3D-CT-GPT: Generating 3D Radiology Reports through Integration of Large Vision-Language Models
This addresses the need for automated report generation in radiology, particularly for 3D medical images, but is incremental as it builds on prior VQA and multimodal models for a specific domain.
The paper tackled the problem of generating radiology reports from 3D CT scans, which is underexplored due to data and computational challenges, and introduced 3D-CT-GPT, a model that significantly outperforms existing methods in report accuracy and quality.
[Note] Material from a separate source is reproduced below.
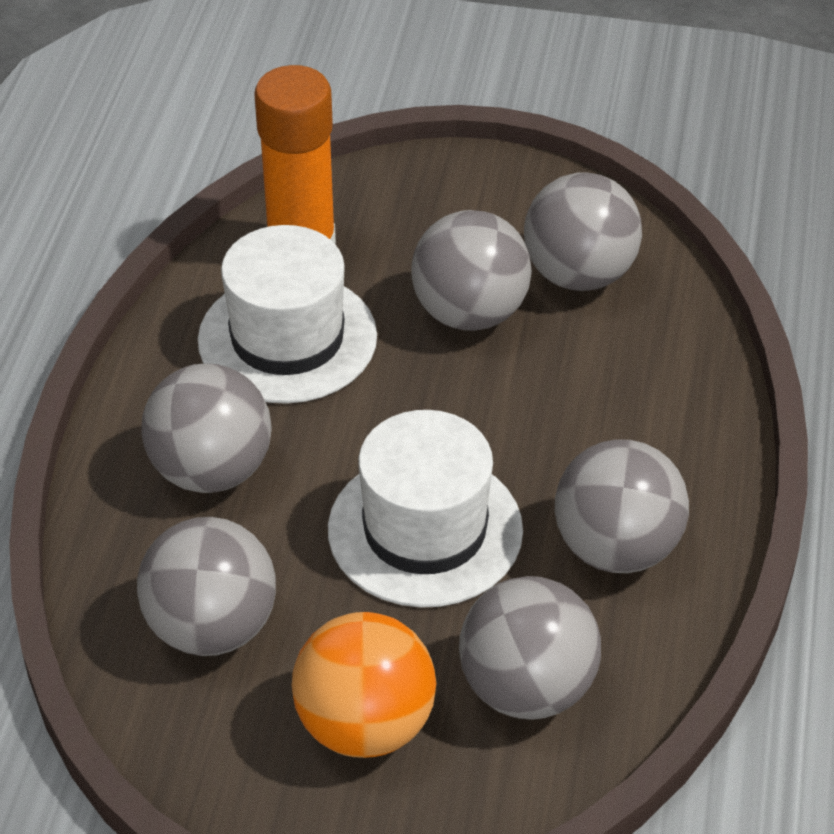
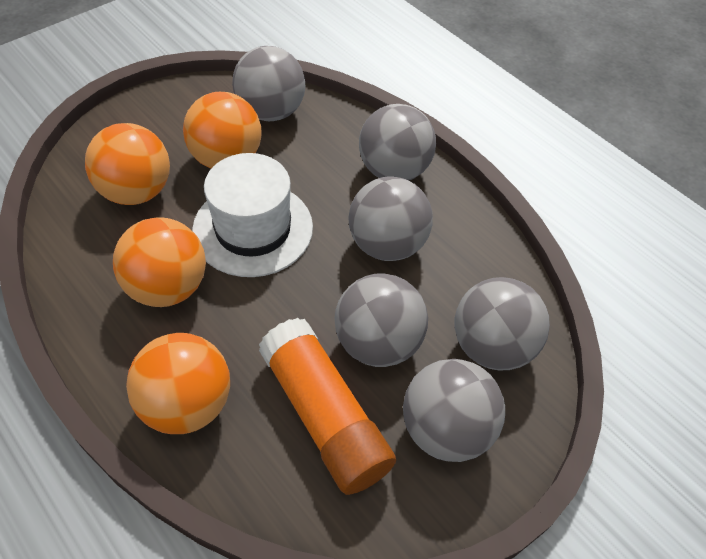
orange ball: 1 -> 4
white hat: 2 -> 1

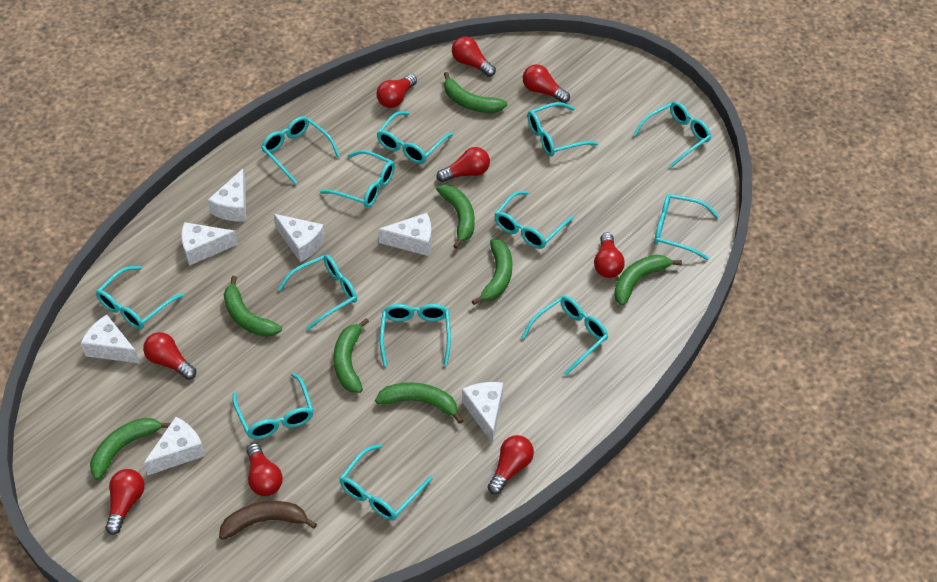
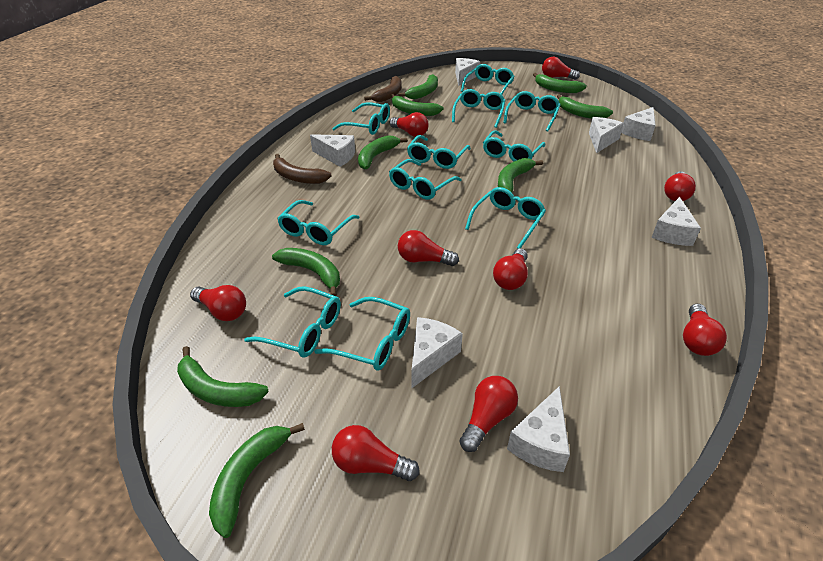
brown banana: 1 -> 2
green banana: 8 -> 9
turquoise glasses: 13 -> 11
Medical image analysis is crucial in modern radiological diagnostics, especially given the exponential growth in medical imaging data. The demand for automated report generation systems has become increasingly urgent. While prior research has mainly focused on using machine learning and multimodal language models for 2D medical images, the generation of reports for 3D medical images has been less explored due to data scarcity and computational complexities. This paper introduces 3D-CT-GPT, a Visual Question Answering (VQA)-based medical visual language model specifically designed for generating radiology reports from 3D CT scans, particularly chest CTs. Extensive experiments on both public and private datasets demonstrate that 3D-CT-GPT significantly outperforms existing methods in terms of report accuracy and quality. Although current methods are few, including the partially open-source CT2Rep and the open-source M3D, we ensured fair comparison through appropriate data conversion and evaluation methodologies. Experimental results indicate that 3D-CT-GPT enhances diagnostic accuracy and report coherence, establishing itself as a robust solution for clinical radiology report generation. Future work will focus on expanding the dataset and further optimizing the model to enhance its performance and applicability.